Нина еще подумала и отрицательно покачала головой.

– Ничего не выйдет. Если мы сейчас удерем, то Кольку с Олешкой можем не поймать – вдруг они где-нибудь в кафе опохмеляются! А если их ждать до семи, то, значит, уходить при всех, а вдруг при гостях начнут не пускать? Да пока к тебе доберемся, да пока стол наладим, уже и расходиться пора... Да что, в самом деле! Плевать мы на них хотели. Посидим за столом, а потом я возьму маг и уйдем в мою комнату и дверь нахально закроем! Включим музыку и танцевать будем! Они – сами по себе, мы – сами по себе! И гуся жалко.

«Ладно! Ладно! – грозилась про себя Нина. – Посмотрим, как ваш Онуфриевич будет смотреться рядом с Олешкой! Еще пожалеете!»

В половине шестого засунули гуся в духовку, зажгли газ и спрятались в комнате Нины, выпроводив из нее четырехлетнего братишку .

– Вот твой «ливальвер» и «шабля», иди в зал, там воюй с разбойниками.

– Я сам лазбойник!

– Ух, ты, я и забыла!
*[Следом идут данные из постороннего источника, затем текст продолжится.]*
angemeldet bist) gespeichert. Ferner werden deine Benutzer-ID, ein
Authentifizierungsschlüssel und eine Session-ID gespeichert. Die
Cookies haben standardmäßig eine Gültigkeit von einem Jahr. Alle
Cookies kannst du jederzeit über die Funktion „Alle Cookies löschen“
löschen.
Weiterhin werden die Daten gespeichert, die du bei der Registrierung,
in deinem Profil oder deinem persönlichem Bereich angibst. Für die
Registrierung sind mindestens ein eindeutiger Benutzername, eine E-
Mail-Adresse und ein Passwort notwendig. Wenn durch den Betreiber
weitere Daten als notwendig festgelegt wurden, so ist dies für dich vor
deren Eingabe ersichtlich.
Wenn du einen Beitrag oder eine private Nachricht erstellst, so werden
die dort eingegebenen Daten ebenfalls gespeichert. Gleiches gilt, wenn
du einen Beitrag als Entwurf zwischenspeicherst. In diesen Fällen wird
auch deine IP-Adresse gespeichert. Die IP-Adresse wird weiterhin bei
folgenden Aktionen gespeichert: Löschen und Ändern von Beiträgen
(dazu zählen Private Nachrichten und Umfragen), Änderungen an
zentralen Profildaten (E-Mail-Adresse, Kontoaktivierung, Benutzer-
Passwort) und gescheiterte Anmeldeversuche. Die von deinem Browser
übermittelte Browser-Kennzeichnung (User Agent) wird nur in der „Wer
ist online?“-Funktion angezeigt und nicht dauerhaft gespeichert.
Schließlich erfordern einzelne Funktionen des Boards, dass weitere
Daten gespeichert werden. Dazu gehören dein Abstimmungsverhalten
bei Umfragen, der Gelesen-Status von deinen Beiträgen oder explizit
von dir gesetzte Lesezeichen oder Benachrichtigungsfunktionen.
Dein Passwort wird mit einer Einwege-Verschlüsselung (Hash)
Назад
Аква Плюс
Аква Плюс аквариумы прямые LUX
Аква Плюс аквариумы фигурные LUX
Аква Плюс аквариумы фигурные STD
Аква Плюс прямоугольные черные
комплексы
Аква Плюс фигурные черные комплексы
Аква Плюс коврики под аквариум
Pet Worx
Дуй отсюда!

– Красивая, – Анжела вертела в руках вазочку. – «Нине от П.О.»!

Анжела прыснула. Нина таинственно прижала палец к губам и достала теннисные, накачанные водой, мячики.
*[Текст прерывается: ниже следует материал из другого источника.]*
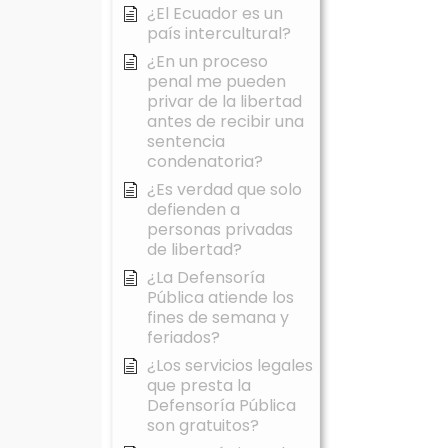
¿El Ecuador es un
país intercultural?
¿En un proceso
penal me pueden
privar de la libertad
antes de recibir una
sentencia
condenatoria?
¿Es verdad que solo
defienden a
personas privadas
de libertad?
¿La Defensoría
Pública atiende los
fines de semana y
feriados?
¿Los servicios legales
que presta la
Defensoría Pública
son gratuitos?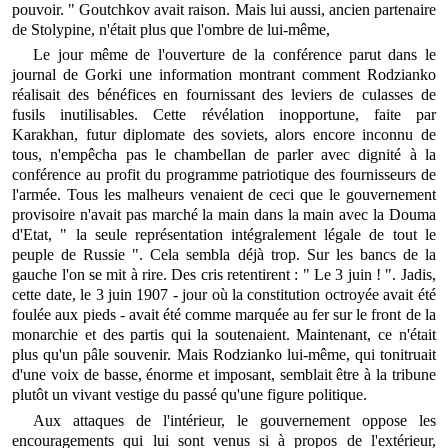
pouvoir. " Goutchkov avait raison. Mais lui aussi, ancien partenaire
de Stolypine, n'était plus que l'ombre de lui-même,
Le jour même de l'ouverture de la conférence parut dans le
journal de Gorki une information montrant comment Rodzianko
réalisait des bénéfices en fournissant des leviers de culasses de
fusils inutilisables. Cette révélation inopportune, faite par
Karakhan, futur diplomate des soviets, alors encore inconnu de
tous, n'empêcha pas le chambellan de parler avec dignité à la
conférence au profit du programme patriotique des fournisseurs de
l'armée. Tous les malheurs venaient de ceci que le gouvernement
provisoire n'avait pas marché la main dans la main avec la Douma
d'Etat, " la seule représentation intégralement légale de tout le
peuple de Russie ". Cela sembla déjà trop. Sur les bancs de la
gauche l'on se mit à rire. Des cris retentirent : " Le 3 juin ! ". Jadis,
cette date, le 3 juin 1907 - jour où la constitution octroyée avait été
foulée aux pieds - avait été comme marquée au fer sur le front de la
monarchie et des partis qui la soutenaient. Maintenant, ce n'était
plus qu'un pâle souvenir. Mais Rodzianko lui-même, qui tonitruait
d'une voix de basse, énorme et imposant, semblait être à la tribune
plutôt un vivant vestige du passé qu'une figure politique.
Aux attaques de l'intérieur, le gouvernement oppose les
encouragements qui lui sont venus si à propos de l'extérieur,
– Поставь на стол! – прошептала она. – На край!


Анжела поставила, тогда Нина прицелилась и запустила в вазу мячом. Ваза с грохотом полетела на пол.

– Что такое? – донесся возглас Полины Илларионовны.

– Я жонглирую! – поспешно отозвалась Нина и опять шепотом:
– Вот зараза такая – хоть бы трещинка!

Анжела хохотала в подушку, обескураженная Нина держала вазу в руке. И вдруг хватила ею об никелированный козырек кровати. Осколки посыпались на пол, туда же Нина швырнула все шарики.

– Ай!!

– Что такое?! – в комнату ворвалась Полина Илларионовна. Нина ползала на четвереньках по полу и собирала осколки, у Анжелы виднелась одна лишь... Гм. Анжела доставала из-под кровати шарики и придушенным голосом просила:
– Нина, подай линейку, не могу дотянуться...

– Мамочка, я не видела, я случайно!.. Мамочка, посуда к счастью бьется!.. Мамочка...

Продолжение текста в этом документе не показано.